### Bagian Teks
Nash-nash yang melarang menulis hadits di satu pihak dan yang mengizinkan di pihak lain, bukanlah nash-nash yang saling bertentangan satu sama lain, akan tetapi nash-nash itu dapat disimpulkan sebagai berikut:

=> Bahwa larangan menulis hadits itu adalah terjadi di awal-awal islam untuk menjaga agar Alqur'an tidak bercampur dengan hadits. Tetapi setelaj jumlah kaum muslimin semakin bertambah dan telah banyak mengenal Al-Qur'an, maka hukum larangan menulis Hadits di-nasakh-kan dengan perintah yang membolehkannya. Dengan demikian hukum menulisnya adalah boleh.

### Baris yang Ditampilkan
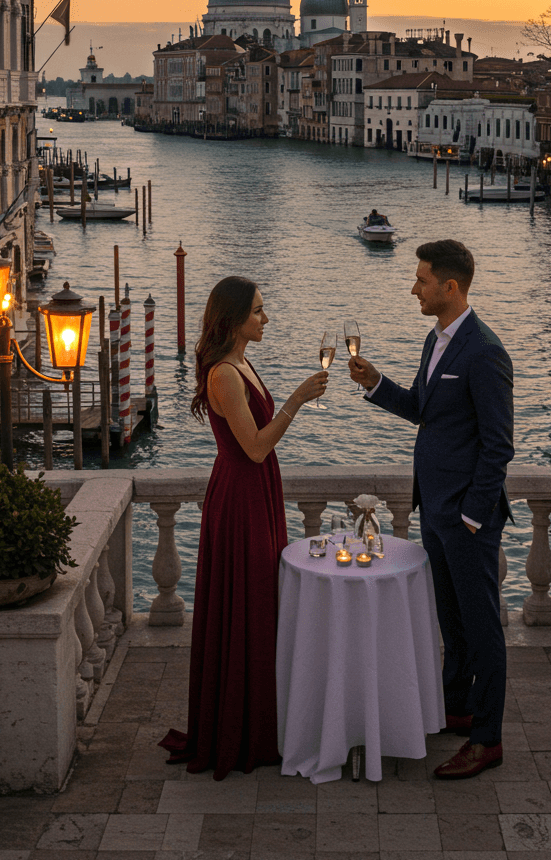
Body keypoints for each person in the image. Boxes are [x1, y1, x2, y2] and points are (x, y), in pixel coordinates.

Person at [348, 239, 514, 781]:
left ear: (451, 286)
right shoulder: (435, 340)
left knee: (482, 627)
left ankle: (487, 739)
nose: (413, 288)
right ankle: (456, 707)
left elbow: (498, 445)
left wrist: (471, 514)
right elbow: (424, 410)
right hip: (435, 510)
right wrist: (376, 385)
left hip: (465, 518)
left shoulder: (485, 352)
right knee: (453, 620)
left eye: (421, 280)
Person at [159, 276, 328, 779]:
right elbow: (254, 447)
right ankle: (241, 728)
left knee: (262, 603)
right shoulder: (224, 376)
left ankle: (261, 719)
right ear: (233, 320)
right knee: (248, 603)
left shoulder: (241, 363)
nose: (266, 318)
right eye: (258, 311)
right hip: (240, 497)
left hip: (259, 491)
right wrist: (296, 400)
...
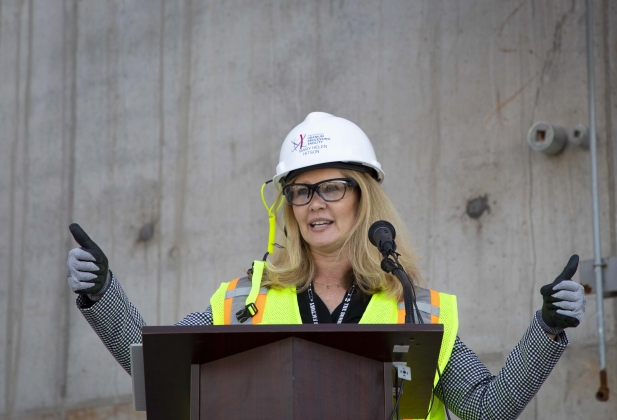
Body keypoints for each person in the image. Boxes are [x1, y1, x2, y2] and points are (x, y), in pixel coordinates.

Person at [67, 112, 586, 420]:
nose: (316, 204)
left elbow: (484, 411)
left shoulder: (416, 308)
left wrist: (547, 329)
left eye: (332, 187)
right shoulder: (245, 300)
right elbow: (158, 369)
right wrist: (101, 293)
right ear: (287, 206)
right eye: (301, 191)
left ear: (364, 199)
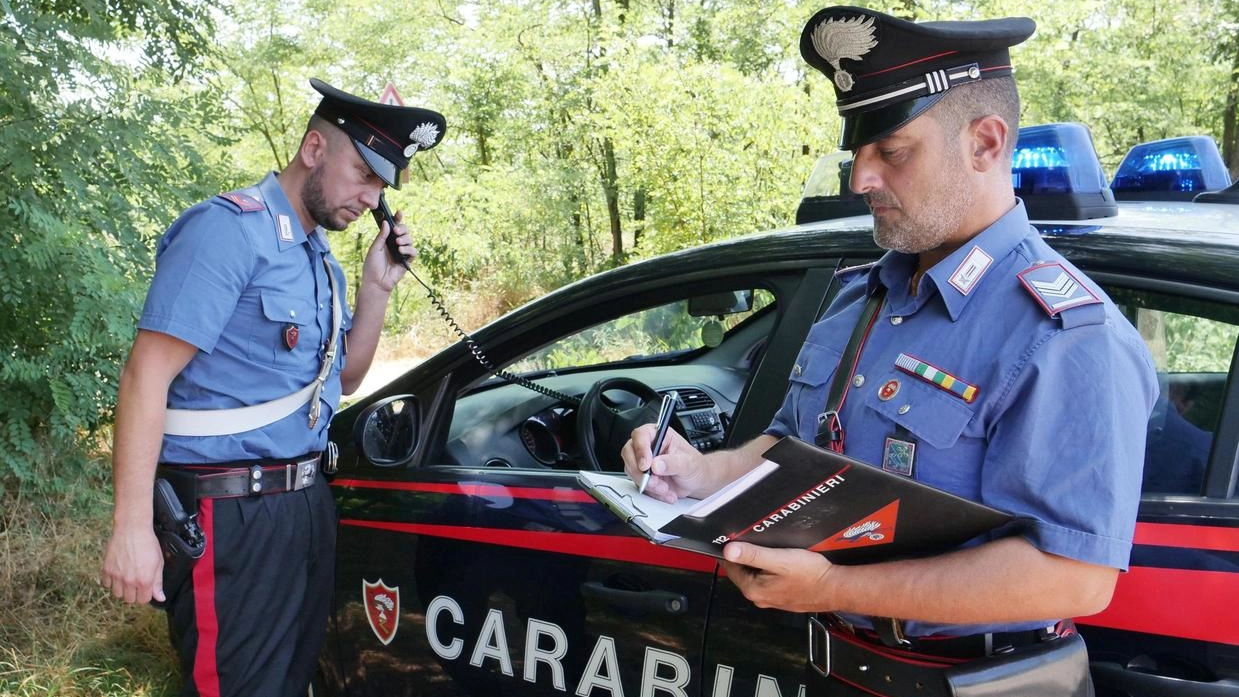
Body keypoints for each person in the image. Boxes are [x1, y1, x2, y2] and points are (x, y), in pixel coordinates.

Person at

### Tugas Anda
[1] Menurut teks tentang penulisan hadits, untuk apa larangan menulis hadits diberlakukan di awal-awal Islam?
[2] Tuliskan lanjutan teks tentang penulisan hadits, dimulai sesudah kalimat terakhirnya.
Baris-baris di atas tidak diperlukan untuk mengerjakan tugas.

### Jawaban Tiap Tugas
[1] Untuk menjaga agar Al-Qur'an tidak bercampur dengan hadits.

[2]
=> Bahwa larangan menulis Hadits itu bersifat umum, sedang perizinan menulisnya bersifat khusus bagi orang yang mempunyai keahlaian tulis menulis hingga terjaga dari kekeliruan dari menulisnya.

=> Bahwa larangan menulis hadits ditunjukkan kepada orang yang lebih kuat menghafalnya dari pada menulisnya, sedangkan izin menulis hadis ditujukan kepada orang yang tidak kuat hapalannya seperti Abu Syah.

b. Masa al-khulafa ar-rasyida

Pada masa ini perkembangan Hadits tidak begitu pesat, terutama pada masa kekhalifahan Abu Bakr r.a. dan Umar bin Khatab r.a., hal ini karena anjuran beliau kepada para sahabat agar mengutamakan penyiaran Al-Qur'an, bahkan dalam rangka menyukseskan penyebaran Alqur'an ini Umar bin Khatab r.a mengadakan larangan memperbanyak riwayat Hadits. Kebijaksanaan kedua khalifah tersebut dapat dimaklumi mengingat bahwa masyarakat pada waktu itu belum seluruhnya mengenal Al-Qur'an sebagi dasar syari'at yang pertama.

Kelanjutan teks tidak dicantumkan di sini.